Context fields used:
estimated_cost_usd— how much this action is expected to costbudget_remaining_usd— how much budget is left
When it fails:
- Estimated cost exceeds remaining budget
- No budget information available for a cost-bearing action
Why it matters: AI agents with API access can accumulate costs quickly. Budget Conservation prevents runaway spending.
Law 3: Evidence Gravity
Principle: Evidence flows downward — every action strengthens the evidence chain.
Verifies that the evidence chain is maintained and that this action will produce a proper evidence artifact. Evidence gravity means that evidence accumulates over time, never decreasing.
When it fails:
- Evidence chain integrity is compromised
- Action would break the evidence chain
Why it matters: The evidence chain is the foundation for compliance and audit. If an action breaks the chain, all subsequent evidence becomes unreliable.
Law 4: Least Action Path
Principle: Choose the optimal path to the goal.
Evaluates whether the action represents the most direct, efficient path. Prevents AI agents from taking unnecessary or roundabout actions that increase risk without adding value.
When it fails:
- A simpler, lower-risk alternative exists
- The action is unnecessarily complex for the goal
Why it matters: More steps mean more risk. The shortest path to a correct outcome is the safest path.
Law 5: Safety Dominance
Principle: Safety always dominates other concerns.
Checks for safety risks including harmful content, dangerous operations, and actions that could cause damage. This law can override all other laws — if safety is at risk, the action is blocked regardless of other results.
Context fields used:
risk_level—"low","medium","high", or"critical"is_irreversible— whether the action cannot be undonehas_approval— whether human approval was obtained
When it fails:
- High-risk irreversible action without human approval
- Action involves potentially harmful content
- Critical risk level detected
Why it matters: This is the last line of defense. An AI agent that can delete databases, send mass emails, or process payments must be governed by safety constraints that cannot be bypassed.
Law 6: Monotonic Truth
Principle: Truth can only increase, never decrease.

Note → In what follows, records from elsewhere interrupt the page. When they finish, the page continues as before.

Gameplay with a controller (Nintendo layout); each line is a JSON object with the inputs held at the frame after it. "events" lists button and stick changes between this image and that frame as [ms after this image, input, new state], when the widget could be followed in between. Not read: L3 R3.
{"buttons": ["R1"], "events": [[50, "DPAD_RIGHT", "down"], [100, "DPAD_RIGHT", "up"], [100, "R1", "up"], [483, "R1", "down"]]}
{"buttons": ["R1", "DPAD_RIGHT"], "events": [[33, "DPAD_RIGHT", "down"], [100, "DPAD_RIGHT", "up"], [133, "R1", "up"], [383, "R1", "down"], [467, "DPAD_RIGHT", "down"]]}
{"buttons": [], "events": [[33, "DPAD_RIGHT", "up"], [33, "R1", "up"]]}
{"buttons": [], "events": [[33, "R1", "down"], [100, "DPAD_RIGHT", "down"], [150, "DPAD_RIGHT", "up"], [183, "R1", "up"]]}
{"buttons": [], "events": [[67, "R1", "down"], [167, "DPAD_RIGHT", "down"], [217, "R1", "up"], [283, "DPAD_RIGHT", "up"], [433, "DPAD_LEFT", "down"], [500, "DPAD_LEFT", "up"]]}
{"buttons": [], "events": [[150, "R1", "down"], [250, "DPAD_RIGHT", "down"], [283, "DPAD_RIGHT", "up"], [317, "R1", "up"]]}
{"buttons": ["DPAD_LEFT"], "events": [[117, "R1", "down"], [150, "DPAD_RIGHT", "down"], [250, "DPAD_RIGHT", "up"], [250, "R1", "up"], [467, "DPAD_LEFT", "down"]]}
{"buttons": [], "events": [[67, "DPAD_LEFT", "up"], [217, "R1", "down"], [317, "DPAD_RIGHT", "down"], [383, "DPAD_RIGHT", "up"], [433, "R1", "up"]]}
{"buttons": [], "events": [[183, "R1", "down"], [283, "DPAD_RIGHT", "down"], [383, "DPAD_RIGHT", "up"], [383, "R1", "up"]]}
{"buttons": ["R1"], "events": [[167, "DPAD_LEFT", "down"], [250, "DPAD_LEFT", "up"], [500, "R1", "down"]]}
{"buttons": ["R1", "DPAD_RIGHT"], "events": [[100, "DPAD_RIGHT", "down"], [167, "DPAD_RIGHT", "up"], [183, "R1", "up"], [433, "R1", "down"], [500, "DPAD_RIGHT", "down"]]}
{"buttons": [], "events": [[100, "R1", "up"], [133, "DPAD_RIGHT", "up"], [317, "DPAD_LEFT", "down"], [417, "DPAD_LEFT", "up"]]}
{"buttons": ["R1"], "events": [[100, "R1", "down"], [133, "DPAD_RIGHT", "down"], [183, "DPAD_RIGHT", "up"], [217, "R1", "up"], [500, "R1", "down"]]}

Ensures that actions do not degrade the system's knowledge state. The system's understanding of truth should grow monotonically — new information adds to it, but never contradicts verified facts.
When it fails:
- Action would overwrite verified information with unverified data
- Contradicts established facts without explanation
Why it matters: AI systems that can contradict their own previous outputs without justification are unreliable. Monotonic Truth ensures consistency.
Law 7: Bounded Autonomy
Principle: AI agents must act within their defined scope.
Verifies that the actor has the authority to perform this action. Checks trust scores, required approval tiers, and whether the action falls within the agent's allowed capabilities.
Context fields used:
actor_type—"human"or"ai_agent"trust_score— the actor's current trust score (0-100)required_trust_tier— minimum trust tier for this actionhas_approval— whether human approval was obtained
When it fails:
- AI agent attempting an action outside its scope
- Trust score below the required threshold
- High-risk action by an untrusted actor
Why it matters: AI agents should not have unlimited authority. Bounded Autonomy ensures that agents can only do what they have been authorized to do, and escalate when they encounter something outside their bounds.
How Laws Interact
The 8 laws are evaluated simultaneously, but they have a priority hierarchy when determining the final verdict:
- Safety Dominance is checked first. A safety failure always blocks, regardless of other laws.
- Audit Conservation is foundational. Without an audit trail, nothing else matters.
- Bounded Autonomy enforces authorization. Even safe actions need proper authority.
- The remaining laws refine the decision with budget, evidence, path optimization, and truth checks.
User-Defined Policies
In addition to the 7 built-in laws, you can define custom policies that are evaluated alongside the standard laws. Custom policies allow you to encode your organization's specific governance rules.
See your ARQERA dashboard under Governance > Policies to create custom policies.